## Exercise
Revise every one of the rows below, substituting "reservation portal" for each occurrence of "booking portal" and leaving all other text unchanged.

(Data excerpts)
((
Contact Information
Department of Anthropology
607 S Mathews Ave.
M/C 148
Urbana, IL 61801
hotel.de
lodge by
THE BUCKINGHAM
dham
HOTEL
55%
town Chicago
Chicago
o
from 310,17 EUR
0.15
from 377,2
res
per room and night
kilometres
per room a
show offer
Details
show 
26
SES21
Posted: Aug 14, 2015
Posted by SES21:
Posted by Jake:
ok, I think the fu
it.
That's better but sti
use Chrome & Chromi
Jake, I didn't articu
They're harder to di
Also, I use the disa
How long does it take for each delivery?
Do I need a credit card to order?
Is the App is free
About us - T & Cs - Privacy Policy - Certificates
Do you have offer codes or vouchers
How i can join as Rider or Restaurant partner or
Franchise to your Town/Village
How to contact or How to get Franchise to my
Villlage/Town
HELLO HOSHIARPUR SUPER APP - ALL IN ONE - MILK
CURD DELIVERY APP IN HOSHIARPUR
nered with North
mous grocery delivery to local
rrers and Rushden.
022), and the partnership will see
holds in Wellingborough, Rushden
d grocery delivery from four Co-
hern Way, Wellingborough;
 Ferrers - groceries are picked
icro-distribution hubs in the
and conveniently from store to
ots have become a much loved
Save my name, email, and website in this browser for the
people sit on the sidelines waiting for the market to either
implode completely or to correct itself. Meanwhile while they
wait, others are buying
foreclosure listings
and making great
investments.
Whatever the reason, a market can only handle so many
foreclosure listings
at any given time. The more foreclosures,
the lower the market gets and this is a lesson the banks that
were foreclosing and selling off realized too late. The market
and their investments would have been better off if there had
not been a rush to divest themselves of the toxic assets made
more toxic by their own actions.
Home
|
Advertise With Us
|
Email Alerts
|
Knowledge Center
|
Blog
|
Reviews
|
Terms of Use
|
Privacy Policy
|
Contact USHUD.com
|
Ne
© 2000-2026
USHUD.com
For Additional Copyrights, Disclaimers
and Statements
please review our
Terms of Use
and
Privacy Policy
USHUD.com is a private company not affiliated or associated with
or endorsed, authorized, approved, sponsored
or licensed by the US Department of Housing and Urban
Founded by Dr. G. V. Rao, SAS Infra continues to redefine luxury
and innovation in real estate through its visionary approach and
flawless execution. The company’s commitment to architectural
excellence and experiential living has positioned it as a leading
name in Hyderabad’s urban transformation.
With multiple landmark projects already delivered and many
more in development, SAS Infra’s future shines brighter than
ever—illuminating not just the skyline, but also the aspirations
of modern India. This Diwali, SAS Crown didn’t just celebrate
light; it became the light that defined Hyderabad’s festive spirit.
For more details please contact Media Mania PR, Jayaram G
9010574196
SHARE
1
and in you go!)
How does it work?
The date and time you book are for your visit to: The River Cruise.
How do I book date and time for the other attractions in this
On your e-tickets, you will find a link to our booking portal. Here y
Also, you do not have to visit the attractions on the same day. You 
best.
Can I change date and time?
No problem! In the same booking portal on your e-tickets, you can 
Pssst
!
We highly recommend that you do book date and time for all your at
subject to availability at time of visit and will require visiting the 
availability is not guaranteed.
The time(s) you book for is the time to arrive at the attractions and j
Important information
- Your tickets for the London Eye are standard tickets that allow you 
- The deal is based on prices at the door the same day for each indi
))
## Answer for this exercise
Contact Information
Department of Anthropology
607 S Mathews Ave.
M/C 148
Urbana, IL 61801
hotel.de
lodge by
THE BUCKINGHAM
dham
HOTEL
55%
town Chicago
Chicago
o
from 310,17 EUR
0.15
from 377,2
res
per room and night
kilometres
per room a
show offer
Details
show 
26
SES21
Posted: Aug 14, 2015
Posted by SES21:
Posted by Jake:
ok, I think the fu
it.
That's better but sti
use Chrome & Chromi
Jake, I didn't articu
They're harder to di
Also, I use the disa
How long does it take for each delivery?
Do I need a credit card to order?
Is the App is free
About us - T & Cs - Privacy Policy - Certificates
Do you have offer codes or vouchers
How i can join as Rider or Restaurant partner or
Franchise to your Town/Village
How to contact or How to get Franchise to my
Villlage/Town
HELLO HOSHIARPUR SUPER APP - ALL IN ONE - MILK
CURD DELIVERY APP IN HOSHIARPUR
nered with North
mous grocery delivery to local
rrers and Rushden.
022), and the partnership will see
holds in Wellingborough, Rushden
d grocery delivery from four Co-
hern Way, Wellingborough;
 Ferrers - groceries are picked
icro-distribution hubs in the
and conveniently from store to
ots have become a much loved
Save my name, email, and website in this browser for the
people sit on the sidelines waiting for the market to either
implode completely or to correct itself. Meanwhile while they
wait, others are buying
foreclosure listings
and making great
investments.
Whatever the reason, a market can only handle so many
foreclosure listings
at any given time. The more foreclosures,
the lower the market gets and this is a lesson the banks that
were foreclosing and selling off realized too late. The market
and their investments would have been better off if there had
not been a rush to divest themselves of the toxic assets made
more toxic by their own actions.
Home
|
Advertise With Us
|
Email Alerts
|
Knowledge Center
|
Blog
|
Reviews
|
Terms of Use
|
Privacy Policy
|
Contact USHUD.com
|
Ne
© 2000-2026
USHUD.com
For Additional Copyrights, Disclaimers
and Statements
please review our
Terms of Use
and
Privacy Policy
USHUD.com is a private company not affiliated or associated with
or endorsed, authorized, approved, sponsored
or licensed by the US Department of Housing and Urban
Founded by Dr. G. V. Rao, SAS Infra continues to redefine luxury
and innovation in real estate through its visionary approach and
flawless execution. The company’s commitment to architectural
excellence and experiential living has positioned it as a leading
name in Hyderabad’s urban transformation.
With multiple landmark projects already delivered and many
more in development, SAS Infra’s future shines brighter than
ever—illuminating not just the skyline, but also the aspirations
of modern India. This Diwali, SAS Crown didn’t just celebrate
light; it became the light that defined Hyderabad’s festive spirit.
For more details please contact Media Mania PR, Jayaram G
9010574196
SHARE
1
and in you go!)
How does it work?
The date and time you book are for your visit to: The River Cruise.
How do I book date and time for the other attractions in this
On your e-tickets, you will find a link to our reservation portal. Here y
Also, you do not have to visit the attractions on the same day. You 
best.
Can I change date and time?
No problem! In the same reservation portal on your e-tickets, you can 
Pssst
!
We highly recommend that you do book date and time for all your at
subject to availability at time of visit and will require visiting the 
availability is not guaranteed.
The time(s) you book for is the time to arrive at the attractions and j
Important information
- Your tickets for the London Eye are standard tickets that allow you 
- The deal is based on prices at the door the same day for each indi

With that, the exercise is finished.